## DIRECTIONS FOR THIS TASK
Please restate the data below word for word, omitting all images.

## INPUT MATERIAL
- Opening Delimiter -

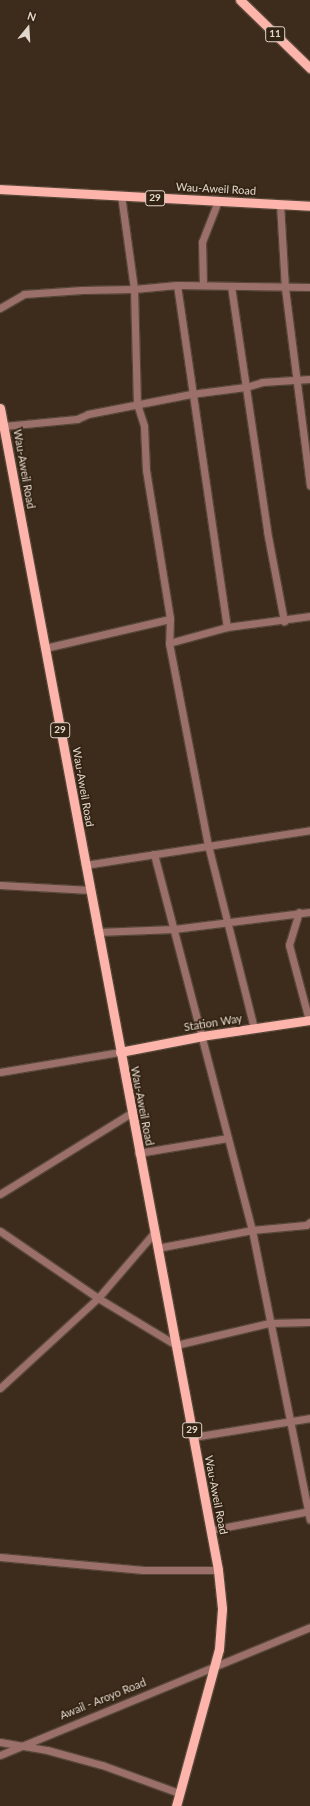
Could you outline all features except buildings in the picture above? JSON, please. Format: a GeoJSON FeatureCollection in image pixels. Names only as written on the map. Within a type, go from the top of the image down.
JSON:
{"type":"FeatureCollection","features":[{"type":"Feature","properties":{"kind":"main road","name":"11"},"geometry":{"type":"LineString","coordinates":[[240,0],[310,68]]}},
{"type":"Feature","properties":{"kind":"main road","name":"Wau-Aweil Road"},"geometry":{"type":"LineString","coordinates":[[0,189],[310,206]]}},
{"type":"Feature","properties":{"kind":"main road","name":"Wau-Aweil Road"},"geometry":{"type":"LineString","coordinates":[[0,408],[138,1153],[218,1570],[222,1629],[215,1664],[176,1806]]}},
{"type":"Feature","properties":{"kind":"main road","name":"Station Way"},"geometry":{"type":"LineString","coordinates":[[120,1052],[202,1036],[310,1020]]}},
{"type":"Feature","properties":{"kind":"street"},"geometry":{"type":"LineString","coordinates":[[121,195],[134,289],[137,404],[144,426],[146,470],[170,619],[169,643],[208,845],[254,1028]]}},
{"type":"Feature","properties":{"kind":"street"},"geometry":{"type":"LineString","coordinates":[[203,285],[202,242],[218,202]]}},
{"type":"Feature","properties":{"kind":"street"},"geometry":{"type":"LineString","coordinates":[[280,204],[285,288],[310,485]]}},
{"type":"Feature","properties":{"kind":"street"},"geometry":{"type":"LineString","coordinates":[[177,285],[192,394],[216,538],[227,627]]}},
{"type":"Feature","properties":{"kind":"street"},"geometry":{"type":"LineString","coordinates":[[0,308],[24,294],[82,290],[134,289],[177,285],[285,288],[310,287]]}},
{"type":"Feature","properties":{"kind":"street"},"geometry":{"type":"LineString","coordinates":[[231,286],[284,621]]}},
{"type":"Feature","properties":{"kind":"street"},"geometry":{"type":"LineString","coordinates":[[4,426],[77,418],[137,404],[192,394],[246,387],[262,382],[310,379]]}},
{"type":"Feature","properties":{"kind":"street"},"geometry":{"type":"LineString","coordinates":[[169,643],[227,627],[284,621],[310,616]]}},
{"type":"Feature","properties":{"kind":"street"},"geometry":{"type":"LineString","coordinates":[[45,648],[170,619]]}},
{"type":"Feature","properties":{"kind":"street"},"geometry":{"type":"LineString","coordinates":[[85,865],[208,845],[309,833]]}},
{"type":"Feature","properties":{"kind":"street"},"geometry":{"type":"LineString","coordinates":[[154,854],[252,1230],[269,1323],[309,1514],[211,1530]]}},
{"type":"Feature","properties":{"kind":"street"},"geometry":{"type":"LineString","coordinates":[[0,885],[90,890]]}},
{"type":"Feature","properties":{"kind":"street"},"geometry":{"type":"LineString","coordinates":[[299,912],[289,945],[310,1020]]}},
{"type":"Feature","properties":{"kind":"street"},"geometry":{"type":"LineString","coordinates":[[97,932],[174,929],[228,924],[299,912],[310,912]]}},
{"type":"Feature","properties":{"kind":"street"},"geometry":{"type":"LineString","coordinates":[[0,1072],[120,1052]]}},
{"type":"Feature","properties":{"kind":"street"},"geometry":{"type":"LineString","coordinates":[[0,1194],[131,1113]]}},
{"type":"Feature","properties":{"kind":"street"},"geometry":{"type":"LineString","coordinates":[[138,1153],[228,1138]]}},
{"type":"Feature","properties":{"kind":"street"},"geometry":{"type":"LineString","coordinates":[[157,1248],[252,1230],[306,1225],[310,1222]]}},
{"type":"Feature","properties":{"kind":"street"},"geometry":{"type":"LineString","coordinates":[[0,1231],[98,1298],[176,1345],[269,1323],[297,1324],[310,1322]]}},
{"type":"Feature","properties":{"kind":"street"},"geometry":{"type":"LineString","coordinates":[[0,1388],[98,1298],[154,1234]]}},
{"type":"Feature","properties":{"kind":"street"},"geometry":{"type":"LineString","coordinates":[[193,1437],[310,1418]]}},
{"type":"Feature","properties":{"kind":"street"},"geometry":{"type":"LineString","coordinates":[[0,1557],[143,1570],[218,1570]]}},
{"type":"Feature","properties":{"kind":"street","name":"Awail - Aroyo Road"},"geometry":{"type":"LineString","coordinates":[[0,1755],[215,1664],[310,1627]]}},
{"type":"Feature","properties":{"kind":"street"},"geometry":{"type":"LineString","coordinates":[[0,1742],[102,1765],[179,1793]]}}]}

- Closing Delimiter -

## OUTPUT BELOW
Could you outline all features except buildings in the picture above? JSON, please. Format: a GeoJSON FeatureCollection in image pixels. Names only as written on the map. Within a type, go from the top of the image down.
JSON:
{"type":"FeatureCollection","features":[{"type":"Feature","properties":{"kind":"main road","name":"11"},"geometry":{"type":"LineString","coordinates":[[240,0],[310,68]]}},
{"type":"Feature","properties":{"kind":"main road","name":"Wau-Aweil Road"},"geometry":{"type":"LineString","coordinates":[[0,189],[310,206]]}},
{"type":"Feature","properties":{"kind":"main road","name":"Wau-Aweil Road"},"geometry":{"type":"LineString","coordinates":[[0,408],[138,1153],[218,1570],[222,1629],[215,1664],[176,1806]]}},
{"type":"Feature","properties":{"kind":"main road","name":"Station Way"},"geometry":{"type":"LineString","coordinates":[[120,1052],[202,1036],[310,1020]]}},
{"type":"Feature","properties":{"kind":"street"},"geometry":{"type":"LineString","coordinates":[[121,195],[134,289],[137,404],[144,426],[146,470],[170,619],[169,643],[208,845],[254,1028]]}},
{"type":"Feature","properties":{"kind":"street"},"geometry":{"type":"LineString","coordinates":[[203,285],[202,242],[218,202]]}},
{"type":"Feature","properties":{"kind":"street"},"geometry":{"type":"LineString","coordinates":[[280,204],[285,288],[310,485]]}},
{"type":"Feature","properties":{"kind":"street"},"geometry":{"type":"LineString","coordinates":[[177,285],[192,394],[216,538],[227,627]]}},
{"type":"Feature","properties":{"kind":"street"},"geometry":{"type":"LineString","coordinates":[[0,308],[24,294],[82,290],[134,289],[177,285],[285,288],[310,287]]}},
{"type":"Feature","properties":{"kind":"street"},"geometry":{"type":"LineString","coordinates":[[231,286],[284,621]]}},
{"type":"Feature","properties":{"kind":"street"},"geometry":{"type":"LineString","coordinates":[[4,426],[77,418],[137,404],[192,394],[246,387],[262,382],[310,379]]}},
{"type":"Feature","properties":{"kind":"street"},"geometry":{"type":"LineString","coordinates":[[169,643],[227,627],[284,621],[310,616]]}},
{"type":"Feature","properties":{"kind":"street"},"geometry":{"type":"LineString","coordinates":[[45,648],[170,619]]}},
{"type":"Feature","properties":{"kind":"street"},"geometry":{"type":"LineString","coordinates":[[85,865],[208,845],[309,833]]}},
{"type":"Feature","properties":{"kind":"street"},"geometry":{"type":"LineString","coordinates":[[154,854],[252,1230],[269,1323],[309,1514],[211,1530]]}},
{"type":"Feature","properties":{"kind":"street"},"geometry":{"type":"LineString","coordinates":[[0,885],[90,890]]}},
{"type":"Feature","properties":{"kind":"street"},"geometry":{"type":"LineString","coordinates":[[299,912],[289,945],[310,1020]]}},
{"type":"Feature","properties":{"kind":"street"},"geometry":{"type":"LineString","coordinates":[[97,932],[174,929],[228,924],[299,912],[310,912]]}},
{"type":"Feature","properties":{"kind":"street"},"geometry":{"type":"LineString","coordinates":[[0,1072],[120,1052]]}},
{"type":"Feature","properties":{"kind":"street"},"geometry":{"type":"LineString","coordinates":[[0,1194],[131,1113]]}},
{"type":"Feature","properties":{"kind":"street"},"geometry":{"type":"LineString","coordinates":[[138,1153],[228,1138]]}},
{"type":"Feature","properties":{"kind":"street"},"geometry":{"type":"LineString","coordinates":[[157,1248],[252,1230],[306,1225],[310,1222]]}},
{"type":"Feature","properties":{"kind":"street"},"geometry":{"type":"LineString","coordinates":[[0,1231],[98,1298],[176,1345],[269,1323],[297,1324],[310,1322]]}},
{"type":"Feature","properties":{"kind":"street"},"geometry":{"type":"LineString","coordinates":[[0,1388],[98,1298],[154,1234]]}},
{"type":"Feature","properties":{"kind":"street"},"geometry":{"type":"LineString","coordinates":[[193,1437],[310,1418]]}},
{"type":"Feature","properties":{"kind":"street"},"geometry":{"type":"LineString","coordinates":[[0,1557],[143,1570],[218,1570]]}},
{"type":"Feature","properties":{"kind":"street","name":"Awail - Aroyo Road"},"geometry":{"type":"LineString","coordinates":[[0,1755],[215,1664],[310,1627]]}},
{"type":"Feature","properties":{"kind":"street"},"geometry":{"type":"LineString","coordinates":[[0,1742],[102,1765],[179,1793]]}}]}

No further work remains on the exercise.